Cross-platform authenticators (also known as roaming authenticators) are authenticators that can be used with another device, like a YubiKey, to perform authentication.

Single-platform authenticators (also known as platform authenticators) are authenticators that are built into the device, like Android pattern gestures or biometrics, iOS Face ID, or voice unlocks.

User Presence vs. User Verification

User presence indicates the user’s current state (for example, whether someone is present). For instance, an authenticator may have a button a person pushes to indicate they are in possession of it. In this situation, a user is present, but as a relying party, you don’t know which user. User presence is always tested during a WebAuthn ceremony.

On the other hand, user verification is concerned with proving the identity of the user, for example by requiring a PIN or facial recognition before they are allowed access.

First Factor vs. Second Factor

First factor authentication means that the user is identified and authenticated. This is often done with a username and password. The username identifies the user and the password authenticates them.

A second factor authentication uses another factor for authentication. This second factor doesn’t need to identify the user, since that was accomplished with the first factor.

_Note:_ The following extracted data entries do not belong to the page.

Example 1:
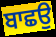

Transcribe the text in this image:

ਬਾਛਉ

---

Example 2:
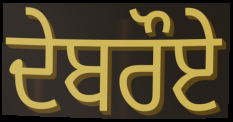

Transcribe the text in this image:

ਦੇਬਰੌਏ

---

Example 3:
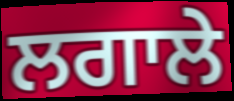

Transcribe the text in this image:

ਲਗਾਲੇ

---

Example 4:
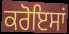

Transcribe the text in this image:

ਕਰੋਇਸਾਂ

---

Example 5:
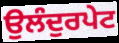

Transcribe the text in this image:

ਉਲੰਦੁਰਪੇਟ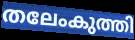
തലേംകുത്തി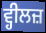
ਵ੍ਹੀਲਜ਼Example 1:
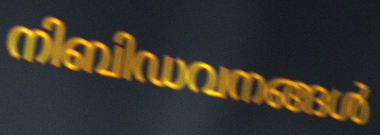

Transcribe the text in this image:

നിബിഡവനങ്ങൾ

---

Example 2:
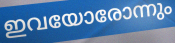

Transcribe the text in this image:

ഇവയോരോന്നും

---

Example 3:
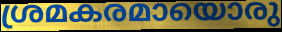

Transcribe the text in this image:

ശ്രമകരമായൊരു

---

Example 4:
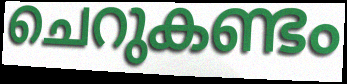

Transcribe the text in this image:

ചെറുകണ്ടം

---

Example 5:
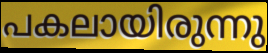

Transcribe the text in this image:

പകലായിരുന്നു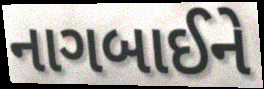
નાગબાઈને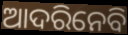
ଆଦରିନେବି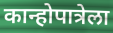
कान्होपात्रेलाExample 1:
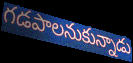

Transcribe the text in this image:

గడపాలనుకున్నాడు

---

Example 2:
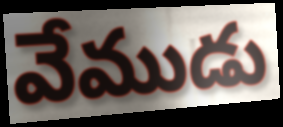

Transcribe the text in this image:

వేముడు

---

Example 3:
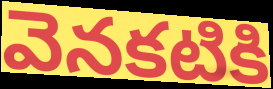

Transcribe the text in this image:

వెనకటికి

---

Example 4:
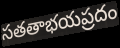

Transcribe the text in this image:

సతతాభయప్రదం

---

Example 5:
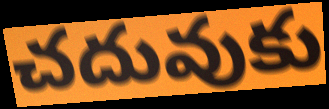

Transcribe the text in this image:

చదువుకు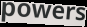
powers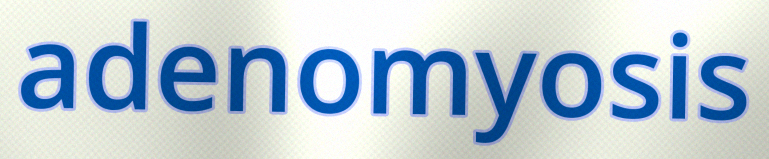
adenomyosisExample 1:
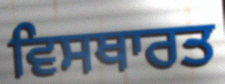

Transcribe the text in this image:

ਵਿਸਥਾਰਤ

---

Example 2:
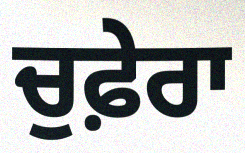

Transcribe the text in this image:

ਚੁਫ਼ੇਰਾ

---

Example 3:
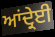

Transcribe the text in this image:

ਆਂਦ੍ਰੇਈ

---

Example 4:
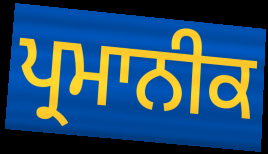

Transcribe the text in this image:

ਪ੍ਰਮਾਨੀਕ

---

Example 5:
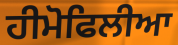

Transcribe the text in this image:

ਹੀਮੋਫਿਲੀਆ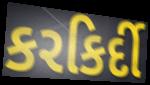
કરકિર્દીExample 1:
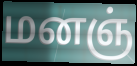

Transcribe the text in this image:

மனஞ்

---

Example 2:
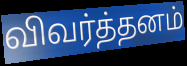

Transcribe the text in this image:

விவர்த்தனம்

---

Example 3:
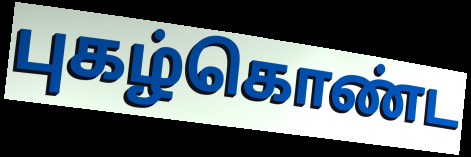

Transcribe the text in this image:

புகழ்கொண்ட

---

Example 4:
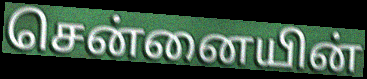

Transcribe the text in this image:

சென்னையின்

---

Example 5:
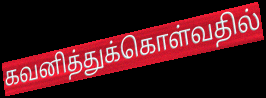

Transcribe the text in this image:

கவனித்துக்கொள்வதில்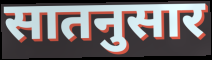
सातनुसार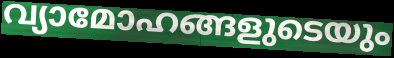
വ്യാമോഹങ്ങളുടെയും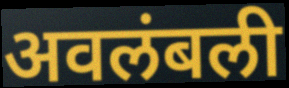
अवलंबली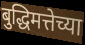
बुद्धिमत्तेच्या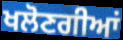
ਖਲੋਣਗੀਆਂ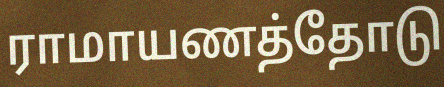
ராமாயணத்தோடுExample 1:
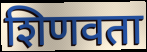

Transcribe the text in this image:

शिणवता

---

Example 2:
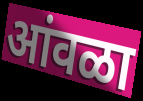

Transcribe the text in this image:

आंवळा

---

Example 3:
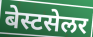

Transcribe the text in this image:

बेस्टसेलर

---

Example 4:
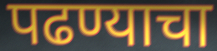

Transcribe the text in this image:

पढण्याचा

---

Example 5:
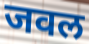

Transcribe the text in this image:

जवल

By requiring a second factor of authentication, the authenticating system is more certain of who is authenticating. A typical example is when a user tries to log in to an application, and then gets an OTP sent to their email which they can use to complete authentication.

Biometric Recognition vs. Biometric Authenticator

Biometric recognition is automated identification of a user’s physical or behavioral traits (for example, fingerprints, voice unlocks, and facial recognition system). In contrast, biometric authenticators are the hardware that is capable of processing biometric recognitions (for example, retina scans and fingerprint scans).

Authorization Gesture

An authorization gesture is one or more physical movements by a user interacting with an authenticator as part of credential enrollment. For instance, this can include setting up Face ID scans on an iPhone where the user is required to rotate their head to capture different angles of their faces.

Relying Party

The relying party is the web application using WebAuthn to authenticate the user (for example, your application, FusionAuth, or Auth0).

Authenticator

The authenticator is a device or software with which the user performs the authorization gesture required for authentication.

Please note that for WebAuthn, authentication verifies identities, but authorization means the user gives consent for their authenticator to complete a flow.

Conclusion

In this article, you learned what WebAuthn is, what its benefits are, what its purpose is, and why it’s more secure than just using passwords. You also learned how WebAuthn works in terms of its registration and authentication flows.

WebAuthn is a web standard used in the browser and can be implemented into your application using its browser APIs.